----- Records shown
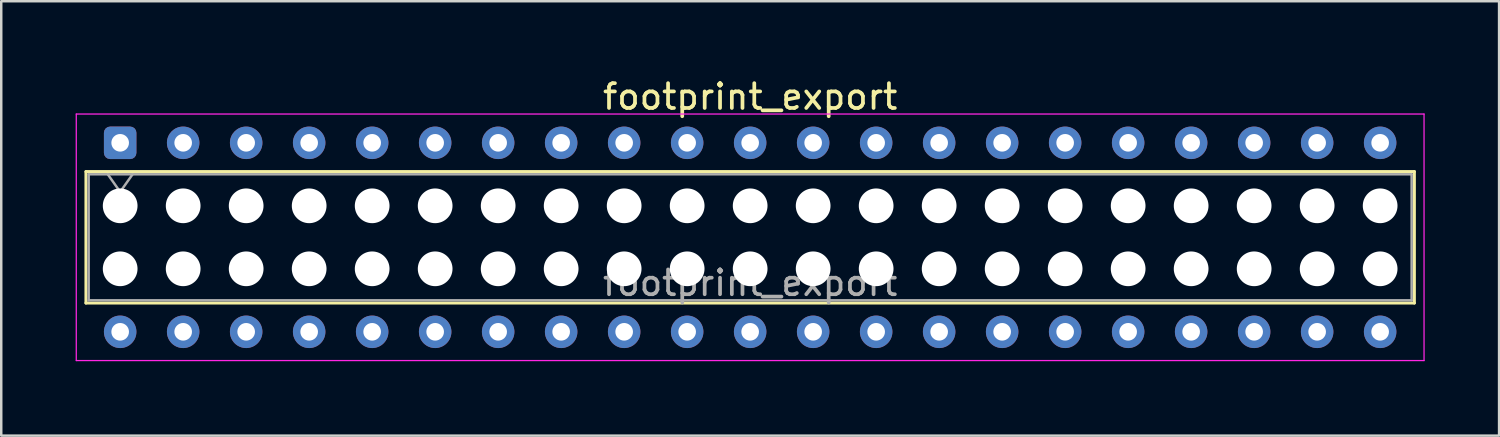
<source format=kicad_pcb>
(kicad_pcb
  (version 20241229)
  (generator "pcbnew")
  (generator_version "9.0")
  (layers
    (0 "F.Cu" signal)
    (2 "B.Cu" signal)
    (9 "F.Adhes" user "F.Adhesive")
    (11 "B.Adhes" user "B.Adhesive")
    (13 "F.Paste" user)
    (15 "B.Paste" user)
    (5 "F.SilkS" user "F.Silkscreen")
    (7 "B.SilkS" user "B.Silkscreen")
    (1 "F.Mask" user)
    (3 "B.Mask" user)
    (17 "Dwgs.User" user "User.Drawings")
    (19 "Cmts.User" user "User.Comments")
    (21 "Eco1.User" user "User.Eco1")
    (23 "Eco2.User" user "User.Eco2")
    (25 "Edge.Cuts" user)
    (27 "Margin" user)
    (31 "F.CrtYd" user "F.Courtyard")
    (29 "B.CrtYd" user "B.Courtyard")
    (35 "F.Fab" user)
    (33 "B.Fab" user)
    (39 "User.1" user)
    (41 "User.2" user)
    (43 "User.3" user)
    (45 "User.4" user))
  (footprint "footprint_export"
    (layer "F.Cu")
    (at 1.795 2.708)
    (property "Reference" "footprint_export" (at 25.4 -1.86 0) (layer "F.SilkS") (effects (font (size 1 1) (thickness 0.15))))
    (attr through_hole)
    (fp_line (start -1.38 1.16) (end 52.18 1.16) (stroke (width 0.12) (type solid)) (layer "F.SilkS"))
    (fp_line (start -1.38 6.46) (end -1.38 1.16) (stroke (width 0.12) (type solid)) (layer "F.SilkS"))
    (fp_line (start 52.18 1.16) (end 52.18 6.46) (stroke (width 0.12) (type solid)) (layer "F.SilkS"))
    (fp_line (start 52.18 6.46) (end -1.38 6.46) (stroke (width 0.12) (type solid)) (layer "F.SilkS"))
    (fp_line (start -1.77 -1.16) (end 52.57 -1.16) (stroke (width 0.05) (type solid)) (layer "F.CrtYd"))
    (fp_line (start -1.77 8.78) (end -1.77 -1.16) (stroke (width 0.05) (type solid)) (layer "F.CrtYd"))
    (fp_line (start 52.57 -1.16) (end 52.57 8.78) (stroke (width 0.05) (type solid)) (layer "F.CrtYd"))
    (fp_line (start 52.57 8.78) (end -1.77 8.78) (stroke (width 0.05) (type solid)) (layer "F.CrtYd"))
    (fp_line (start -1.27 1.27) (end 52.07 1.27) (stroke (width 0.1) (type solid)) (layer "F.Fab"))
    (fp_line (start -1.27 6.35) (end -1.27 1.27) (stroke (width 0.1) (type solid)) (layer "F.Fab"))
    (fp_line (start -0.5 1.27) (end 0 1.977) (stroke (width 0.1) (type solid)) (layer "F.Fab"))
    (fp_line (start 0 1.977) (end 0.5 1.27) (stroke (width 0.1) (type solid)) (layer "F.Fab"))
    (fp_line (start 52.07 1.27) (end 52.07 6.35) (stroke (width 0.1) (type solid)) (layer "F.Fab"))
    (fp_line (start 52.07 6.35) (end -1.27 6.35) (stroke (width 0.1) (type solid)) (layer "F.Fab"))
    (fp_text user "${REFERENCE}" (at 25.4 5.65 0) (layer "F.Fab") (effects (font (size 1 1) (thickness 0.15))))
    (pad "" np_thru_hole circle (at 0 2.54) (size 1.4 1.4) (drill 1.4) (layers "*.Cu" "*.Mask"))
    (pad "" np_thru_hole circle (at 0 5.08) (size 1.4 1.4) (drill 1.4) (layers "*.Cu" "*.Mask"))
    (pad "" np_thru_hole circle (at 2.54 2.54) (size 1.4 1.4) (drill 1.4) (layers "*.Cu" "*.Mask"))
    (pad "" np_thru_hole circle (at 2.54 5.08) (size 1.4 1.4) (drill 1.4) (layers "*.Cu" "*.Mask"))
    (pad "" np_thru_hole circle (at 5.08 2.54) (size 1.4 1.4) (drill 1.4) (layers "*.Cu" "*.Mask"))
    (pad "" np_thru_hole circle (at 5.08 5.08) (size 1.4 1.4) (drill 1.4) (layers "*.Cu" "*.Mask"))
    (pad "" np_thru_hole circle (at 7.62 2.54) (size 1.4 1.4) (drill 1.4) (layers "*.Cu" "*.Mask"))
    (pad "" np_thru_hole circle (at 7.62 5.08) (size 1.4 1.4) (drill 1.4) (layers "*.Cu" "*.Mask"))
    (pad "" np_thru_hole circle (at 10.16 2.54) (size 1.4 1.4) (drill 1.4) (layers "*.Cu" "*.Mask"))
    (pad "" np_thru_hole circle (at 10.16 5.08) (size 1.4 1.4) (drill 1.4) (layers "*.Cu" "*.Mask"))
    (pad "" np_thru_hole circle (at 12.7 2.54) (size 1.4 1.4) (drill 1.4) (layers "*.Cu" "*.Mask"))
    (pad "" np_thru_hole circle (at 12.7 5.08) (size 1.4 1.4) (drill 1.4) (layers "*.Cu" "*.Mask"))
    (pad "" np_thru_hole circle (at 15.24 2.54) (size 1.4 1.4) (drill 1.4) (layers "*.Cu" "*.Mask"))
    (pad "" np_thru_hole circle (at 15.24 5.08) (size 1.4 1.4) (drill 1.4) (layers "*.Cu" "*.Mask"))
    (pad "" np_thru_hole circle (at 17.78 2.54) (size 1.4 1.4) (drill 1.4) (layers "*.Cu" "*.Mask"))
    (pad "" np_thru_hole circle (at 17.78 5.08) (size 1.4 1.4) (drill 1.4) (layers "*.Cu" "*.Mask"))
    (pad "" np_thru_hole circle (at 20.32 2.54) (size 1.4 1.4) (drill 1.4) (layers "*.Cu" "*.Mask"))
    (pad "" np_thru_hole circle (at 20.32 5.08) (size 1.4 1.4) (drill 1.4) (layers "*.Cu" "*.Mask"))
    (pad "" np_thru_hole circle (at 22.86 2.54) (size 1.4 1.4) (drill 1.4) (layers "*.Cu" "*.Mask"))
    (pad "" np_thru_hole circle (at 22.86 5.08) (size 1.4 1.4) (drill 1.4) (layers "*.Cu" "*.Mask"))
    (pad "" np_thru_hole circle (at 25.4 2.54) (size 1.4 1.4) (drill 1.4) (layers "*.Cu" "*.Mask"))
    (pad "" np_thru_hole circle (at 25.4 5.08) (size 1.4 1.4) (drill 1.4) (layers "*.Cu" "*.Mask"))
    (pad "" np_thru_hole circle (at 27.94 2.54) (size 1.4 1.4) (drill 1.4) (layers "*.Cu" "*.Mask"))
    (pad "" np_thru_hole circle (at 27.94 5.08) (size 1.4 1.4) (drill 1.4) (layers "*.Cu" "*.Mask"))
    (pad "" np_thru_hole circle (at 30.48 2.54) (size 1.4 1.4) (drill 1.4) (layers "*.Cu" "*.Mask"))
    (pad "" np_thru_hole circle (at 30.48 5.08) (size 1.4 1.4) (drill 1.4) (layers "*.Cu" "*.Mask"))
    (pad "" np_thru_hole circle (at 33.02 2.54) (size 1.4 1.4) (drill 1.4) (layers "*.Cu" "*.Mask"))
    (pad "" np_thru_hole circle (at 33.02 5.08) (size 1.4 1.4) (drill 1.4) (layers "*.Cu" "*.Mask"))
    (pad "" np_thru_hole circle (at 35.56 2.54) (size 1.4 1.4) (drill 1.4) (layers "*.Cu" "*.Mask"))
    (pad "" np_thru_hole circle (at 35.56 5.08) (size 1.4 1.4) (drill 1.4) (layers "*.Cu" "*.Mask"))
    (pad "" np_thru_hole circle (at 38.1 2.54) (size 1.4 1.4) (drill 1.4) (layers "*.Cu" "*.Mask"))
    (pad "" np_thru_hole circle (at 38.1 5.08) (size 1.4 1.4) (drill 1.4) (layers "*.Cu" "*.Mask"))
    (pad "" np_thru_hole circle (at 40.64 2.54) (size 1.4 1.4) (drill 1.4) (layers "*.Cu" "*.Mask"))
    (pad "" np_thru_hole circle (at 40.64 5.08) (size 1.4 1.4) (drill 1.4) (layers "*.Cu" "*.Mask"))
    (pad "" np_thru_hole circle (at 43.18 2.54) (size 1.4 1.4) (drill 1.4) (layers "*.Cu" "*.Mask"))
    (pad "" np_thru_hole circle (at 43.18 5.08) (size 1.4 1.4) (drill 1.4) (layers "*.Cu" "*.Mask"))
    (pad "" np_thru_hole circle (at 45.72 2.54) (size 1.4 1.4) (drill 1.4) (layers "*.Cu" "*.Mask"))
    (pad "" np_thru_hole circle (at 45.72 5.08) (size 1.4 1.4) (drill 1.4) (layers "*.Cu" "*.Mask"))
    (pad "" np_thru_hole circle (at 48.26 2.54) (size 1.4 1.4) (drill 1.4) (layers "*.Cu" "*.Mask"))
    (pad "" np_thru_hole circle (at 48.26 5.08) (size 1.4 1.4) (drill 1.4) (layers "*.Cu" "*.Mask"))
    (pad "" np_thru_hole circle (at 50.8 2.54) (size 1.4 1.4) (drill 1.4) (layers "*.Cu" "*.Mask"))
    (pad "" np_thru_hole circle (at 50.8 5.08) (size 1.4 1.4) (drill 1.4) (layers "*.Cu" "*.Mask"))
    (pad "1" thru_hole roundrect (at 0 0) (size 1.31 1.31) (drill 0.71) (layers "*.Cu" "*.Mask") (roundrect_rratio 0.191))
    (pad "2" thru_hole circle (at 0 7.62) (size 1.31 1.31) (drill 0.71) (layers "*.Cu" "*.Mask"))
    (pad "3" thru_hole circle (at 2.54 0) (size 1.31 1.31) (drill 0.71) (layers "*.Cu" "*.Mask"))
    (pad "4" thru_hole circle (at 2.54 7.62) (size 1.31 1.31) (drill 0.71) (layers "*.Cu" "*.Mask"))
    (pad "5" thru_hole circle (at 5.08 0) (size 1.31 1.31) (drill 0.71) (layers "*.Cu" "*.Mask"))
    (pad "6" thru_hole circle (at 5.08 7.62) (size 1.31 1.31) (drill 0.71) (layers "*.Cu" "*.Mask"))
    (pad "7" thru_hole circle (at 7.62 0) (size 1.31 1.31) (drill 0.71) (layers "*.Cu" "*.Mask"))
    (pad "8" thru_hole circle (at 7.62 7.62) (size 1.31 1.31) (drill 0.71) (layers "*.Cu" "*.Mask"))
    (pad "9" thru_hole circle (at 10.16 0) (size 1.31 1.31) (drill 0.71) (layers "*.Cu" "*.Mask"))
    (pad "10" thru_hole circle (at 10.16 7.62) (size 1.31 1.31) (drill 0.71) (layers "*.Cu" "*.Mask"))
    (pad "11" thru_hole circle (at 12.7 0) (size 1.31 1.31) (drill 0.71) (layers "*.Cu" "*.Mask"))
    (pad "12" thru_hole circle (at 12.7 7.62) (size 1.31 1.31) (drill 0.71) (layers "*.Cu" "*.Mask"))
    (pad "13" thru_hole circle (at 15.24 0) (size 1.31 1.31) (drill 0.71) (layers "*.Cu" "*.Mask"))
    (pad "14" thru_hole circle (at 15.24 7.62) (size 1.31 1.31) (drill 0.71) (layers "*.Cu" "*.Mask"))
    (pad "15" thru_hole circle (at 17.78 0) (size 1.31 1.31) (drill 0.71) (layers "*.Cu" "*.Mask"))
    (pad "16" thru_hole circle (at 17.78 7.62) (size 1.31 1.31) (drill 0.71) (layers "*.Cu" "*.Mask"))
    (pad "17" thru_hole circle (at 20.32 0) (size 1.31 1.31) (drill 0.71) (layers "*.Cu" "*.Mask"))
    (pad "18" thru_hole circle (at 20.32 7.62) (size 1.31 1.31) (drill 0.71) (layers "*.Cu" "*.Mask"))
    (pad "19" thru_hole circle (at 22.86 0) (size 1.31 1.31) (drill 0.71) (layers "*.Cu" "*.Mask"))
    (pad "20" thru_hole circle (at 22.86 7.62) (size 1.31 1.31) (drill 0.71) (layers "*.Cu" "*.Mask"))
    (pad "21" thru_hole circle (at 25.4 0) (size 1.31 1.31) (drill 0.71) (layers "*.Cu" "*.Mask"))
    (pad "22" thru_hole circle (at 25.4 7.62) (size 1.31 1.31) (drill 0.71) (layers "*.Cu" "*.Mask"))
    (pad "23" thru_hole circle (at 27.94 0) (size 1.31 1.31) (drill 0.71) (layers "*.Cu" "*.Mask"))
    (pad "24" thru_hole circle (at 27.94 7.62) (size 1.31 1.31) (drill 0.71) (layers "*.Cu" "*.Mask"))
    (pad "25" thru_hole circle (at 30.48 0) (size 1.31 1.31) (drill 0.71) (layers "*.Cu" "*.Mask"))
    (pad "26" thru_hole circle (at 30.48 7.62) (size 1.31 1.31) (drill 0.71) (layers "*.Cu" "*.Mask"))
    (pad "27" thru_hole circle (at 33.02 0) (size 1.31 1.31) (drill 0.71) (layers "*.Cu" "*.Mask"))
    (pad "28" thru_hole circle (at 33.02 7.62) (size 1.31 1.31) (drill 0.71) (layers "*.Cu" "*.Mask"))
    (pad "29" thru_hole circle (at 35.56 0) (size 1.31 1.31) (drill 0.71) (layers "*.Cu" "*.Mask"))
    (pad "30" thru_hole circle (at 35.56 7.62) (size 1.31 1.31) (drill 0.71) (layers "*.Cu" "*.Mask"))
    (pad "31" thru_hole circle (at 38.1 0) (size 1.31 1.31) (drill 0.71) (layers "*.Cu" "*.Mask"))
    (pad "32" thru_hole circle (at 38.1 7.62) (size 1.31 1.31) (drill 0.71) (layers "*.Cu" "*.Mask"))
    (pad "33" thru_hole circle (at 40.64 0) (size 1.31 1.31) (drill 0.71) (layers "*.Cu" "*.Mask"))
    (pad "34" thru_hole circle (at 40.64 7.62) (size 1.31 1.31) (drill 0.71) (layers "*.Cu" "*.Mask"))
    (pad "35" thru_hole circle (at 43.18 0) (size 1.31 1.31) (drill 0.71) (layers "*.Cu" "*.Mask"))
    (pad "36" thru_hole circle (at 43.18 7.62) (size 1.31 1.31) (drill 0.71) (layers "*.Cu" "*.Mask"))
    (pad "37" thru_hole circle (at 45.72 0) (size 1.31 1.31) (drill 0.71) (layers "*.Cu" "*.Mask"))
    (pad "38" thru_hole circle (at 45.72 7.62) (size 1.31 1.31) (drill 0.71) (layers "*.Cu" "*.Mask"))
    (pad "39" thru_hole circle (at 48.26 0) (size 1.31 1.31) (drill 0.71) (layers "*.Cu" "*.Mask"))
    (pad "40" thru_hole circle (at 48.26 7.62) (size 1.31 1.31) (drill 0.71) (layers "*.Cu" "*.Mask"))
    (pad "41" thru_hole circle (at 50.8 0) (size 1.31 1.31) (drill 0.71) (layers "*.Cu" "*.Mask"))
    (pad "42" thru_hole circle (at 50.8 7.62) (size 1.31 1.31) (drill 0.71) (layers "*.Cu" "*.Mask")))
  (gr_rect
    (start -3 -3)
    (end 57.39 14.513)
    (stroke (width 0.1) (type default))
    (fill no)
    (layer "Edge.Cuts")))
</source>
----------
== What you have to do ==
For each line in the data that contains the string "Courtyard", give a copy of that line.

== Output below ==
    (31 "F.CrtYd" user "F.Courtyard")
    (29 "B.CrtYd" user "B.Courtyard")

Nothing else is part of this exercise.